For the last five months, we essentially shut down operations to ‘retool the factory,’ this little seedling in hand being nurtured and watered with but a sense of hope. As we did, a familiar thing began to happen, we re-found that 2010 soul… or maybe I should say that even more personally, I re-found that 2010 soul. And just as it was fourteen years ago, I’m walking Lilac Street, now seasoned with the scars of the storms and the vivid sense of reality, far more jarred by the violence of our physical space than I used to be, and working far harder to maintain hope. But it is there.
In 2010, we moved in with no bank account, no fundraising strategy or even intent. Just our lives and our paychecks from other jobs we worked by day to be present with one another by night. And somehow, people showed up. I mean, people came from the most unexpected of places at just the right times, and made our story possible day after day. The storyline of Hopeprint is prolific with people who showed up in all kinds of ways to ‘leave their hopeprint.’
As we launch Hopeprint’s renewed work in their neighborhood under the moniker West Pond Alliance, I believe this little seedling holds the same beautiful unfolding in store. And you, my friend, my neighbor, stranger, onlooker, and all, you are a part of that story.
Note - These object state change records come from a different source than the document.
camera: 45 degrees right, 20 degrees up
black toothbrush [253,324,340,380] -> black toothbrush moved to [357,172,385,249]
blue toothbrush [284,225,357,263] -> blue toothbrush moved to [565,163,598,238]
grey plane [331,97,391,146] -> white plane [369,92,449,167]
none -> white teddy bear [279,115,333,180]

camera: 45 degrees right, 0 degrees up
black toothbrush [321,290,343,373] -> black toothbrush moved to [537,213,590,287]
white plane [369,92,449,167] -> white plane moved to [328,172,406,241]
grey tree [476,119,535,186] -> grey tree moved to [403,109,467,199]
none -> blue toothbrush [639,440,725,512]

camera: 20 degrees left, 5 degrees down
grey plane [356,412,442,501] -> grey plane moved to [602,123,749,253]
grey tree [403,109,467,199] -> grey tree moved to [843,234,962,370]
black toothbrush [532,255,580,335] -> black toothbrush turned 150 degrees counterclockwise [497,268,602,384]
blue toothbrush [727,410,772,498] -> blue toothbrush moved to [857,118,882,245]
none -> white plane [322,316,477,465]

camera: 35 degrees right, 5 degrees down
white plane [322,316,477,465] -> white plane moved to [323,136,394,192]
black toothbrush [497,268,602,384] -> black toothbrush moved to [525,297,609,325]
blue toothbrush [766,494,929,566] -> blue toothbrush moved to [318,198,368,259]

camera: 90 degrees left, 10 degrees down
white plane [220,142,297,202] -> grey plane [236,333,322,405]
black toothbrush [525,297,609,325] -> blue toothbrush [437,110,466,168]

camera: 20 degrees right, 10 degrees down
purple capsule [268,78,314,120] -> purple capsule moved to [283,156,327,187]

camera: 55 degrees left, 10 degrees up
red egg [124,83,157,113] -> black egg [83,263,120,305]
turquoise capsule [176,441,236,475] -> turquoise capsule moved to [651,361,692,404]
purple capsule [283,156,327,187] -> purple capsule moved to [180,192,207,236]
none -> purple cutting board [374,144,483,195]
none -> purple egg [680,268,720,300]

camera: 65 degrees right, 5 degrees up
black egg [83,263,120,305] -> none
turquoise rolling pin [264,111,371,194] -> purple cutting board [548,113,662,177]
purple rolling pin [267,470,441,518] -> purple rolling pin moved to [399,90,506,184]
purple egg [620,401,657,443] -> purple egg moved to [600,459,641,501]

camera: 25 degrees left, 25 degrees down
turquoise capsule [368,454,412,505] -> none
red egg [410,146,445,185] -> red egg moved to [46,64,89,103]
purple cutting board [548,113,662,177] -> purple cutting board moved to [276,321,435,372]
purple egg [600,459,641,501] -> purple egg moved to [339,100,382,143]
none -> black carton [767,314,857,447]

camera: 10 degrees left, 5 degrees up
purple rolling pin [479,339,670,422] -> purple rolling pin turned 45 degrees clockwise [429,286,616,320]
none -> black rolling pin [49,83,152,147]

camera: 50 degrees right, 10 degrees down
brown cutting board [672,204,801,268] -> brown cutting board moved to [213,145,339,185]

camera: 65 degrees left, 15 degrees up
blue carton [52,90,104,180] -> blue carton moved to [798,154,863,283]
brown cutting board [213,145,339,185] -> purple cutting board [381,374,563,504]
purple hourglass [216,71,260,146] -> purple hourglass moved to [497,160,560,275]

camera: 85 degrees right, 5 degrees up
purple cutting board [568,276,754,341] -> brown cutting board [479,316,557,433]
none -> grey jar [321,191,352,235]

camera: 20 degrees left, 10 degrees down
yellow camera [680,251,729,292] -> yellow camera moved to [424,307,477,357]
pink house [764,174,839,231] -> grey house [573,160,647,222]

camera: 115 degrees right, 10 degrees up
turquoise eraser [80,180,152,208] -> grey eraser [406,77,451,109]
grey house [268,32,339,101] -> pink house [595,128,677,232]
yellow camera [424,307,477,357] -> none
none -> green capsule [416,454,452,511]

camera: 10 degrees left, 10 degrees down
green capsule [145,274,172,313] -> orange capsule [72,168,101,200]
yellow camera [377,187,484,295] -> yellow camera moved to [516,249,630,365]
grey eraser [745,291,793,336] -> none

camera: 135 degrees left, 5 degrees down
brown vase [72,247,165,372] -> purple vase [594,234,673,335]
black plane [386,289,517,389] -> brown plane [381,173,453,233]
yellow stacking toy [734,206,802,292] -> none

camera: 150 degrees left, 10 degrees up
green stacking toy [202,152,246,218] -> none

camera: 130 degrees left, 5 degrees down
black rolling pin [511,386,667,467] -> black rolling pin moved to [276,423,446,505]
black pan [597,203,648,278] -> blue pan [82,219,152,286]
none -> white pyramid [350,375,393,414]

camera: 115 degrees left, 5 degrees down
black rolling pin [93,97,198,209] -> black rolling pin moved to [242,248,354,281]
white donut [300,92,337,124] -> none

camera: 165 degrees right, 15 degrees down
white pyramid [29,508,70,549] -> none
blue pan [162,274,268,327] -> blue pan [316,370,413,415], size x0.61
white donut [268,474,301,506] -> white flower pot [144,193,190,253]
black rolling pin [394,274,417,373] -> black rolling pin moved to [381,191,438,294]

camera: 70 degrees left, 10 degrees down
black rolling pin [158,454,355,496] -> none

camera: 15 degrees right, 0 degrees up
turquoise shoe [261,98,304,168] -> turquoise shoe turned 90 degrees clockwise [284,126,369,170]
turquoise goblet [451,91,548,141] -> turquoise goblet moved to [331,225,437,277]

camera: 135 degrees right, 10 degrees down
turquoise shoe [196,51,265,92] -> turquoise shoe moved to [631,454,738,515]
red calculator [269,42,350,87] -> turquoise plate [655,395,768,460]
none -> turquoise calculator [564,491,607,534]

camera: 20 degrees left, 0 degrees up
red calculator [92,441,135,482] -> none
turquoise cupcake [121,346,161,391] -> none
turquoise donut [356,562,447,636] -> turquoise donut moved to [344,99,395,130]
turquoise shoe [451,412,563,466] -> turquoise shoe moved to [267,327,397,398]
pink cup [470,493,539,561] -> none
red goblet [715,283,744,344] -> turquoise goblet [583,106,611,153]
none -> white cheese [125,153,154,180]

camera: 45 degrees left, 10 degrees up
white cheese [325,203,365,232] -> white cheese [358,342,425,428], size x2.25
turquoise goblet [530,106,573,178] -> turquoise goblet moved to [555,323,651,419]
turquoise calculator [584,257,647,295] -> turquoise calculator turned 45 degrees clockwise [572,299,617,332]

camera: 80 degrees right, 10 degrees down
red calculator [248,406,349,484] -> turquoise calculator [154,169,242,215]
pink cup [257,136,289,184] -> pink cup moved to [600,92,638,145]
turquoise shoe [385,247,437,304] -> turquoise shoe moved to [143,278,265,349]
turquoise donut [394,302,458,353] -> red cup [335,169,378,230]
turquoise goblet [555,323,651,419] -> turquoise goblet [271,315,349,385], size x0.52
We are still here because we believe that sometimes the winds blow and the waves roar, the fire destroys so much of what we thought was important, and at the end of the day we actually find that what mattered the most survived. We are stepping into our renewed story because we believe the work is far from done. The foundation has been laid with blood, sweat, and tears, but the rest calls for the next generation to build it. In some ways I wonder, have we been here fourteen years for such a time as this?
I am here because a dozen families fed me tea, welcomed me into their lives, and called me friend. And still do.
And I am here because of all the years and all of the ‘generations’ who have spent time in these streets, I believe it is this ‘generation’ that is emerging now, standing on the shoulders of those who have come before, that are in our moment of truth. That quite possibly, this is the climax of the narrative. When all hope was but lost… then.
Welcome to being, West Pond Alliance. Let the next chapter of this beautiful story begin.
West Pond Alliance is a wholly owned subsidiary organization of the 501c3 organization Hopeprint Inc, whose mission is to facilitate sustainable development in the West Pond Microneighborhood of Syracuse, NY’s Northside under the oversight of the West Pond Vision Council, made up of local residents and proven stakeholders of the West Pond Microneighborhood.